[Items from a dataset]
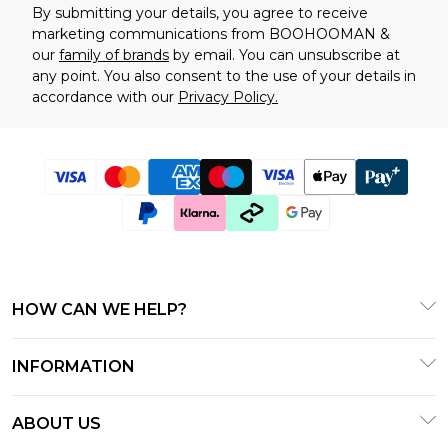
By submitting your details, you agree to receive
marketing communications from BOOHOOMAN &
our
family of brands
by email. You can unsubscribe at
any point. You also consent to the use of your details in
accordance with our
Privacy Policy.
HOW CAN WE HELP?
Frequently Asked Questions
INFORMATION
Contact Us
T&C's - Updated January 2026
Track & Return My Order
ABOUT US
Terms of Use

» **TASK OBJECTIVE**:
Look over the data above and show each line that contains "your".

» **WRITTEN RESPONSE**:
By submitting your details, you agree to receive
any point. You also consent to the use of your details in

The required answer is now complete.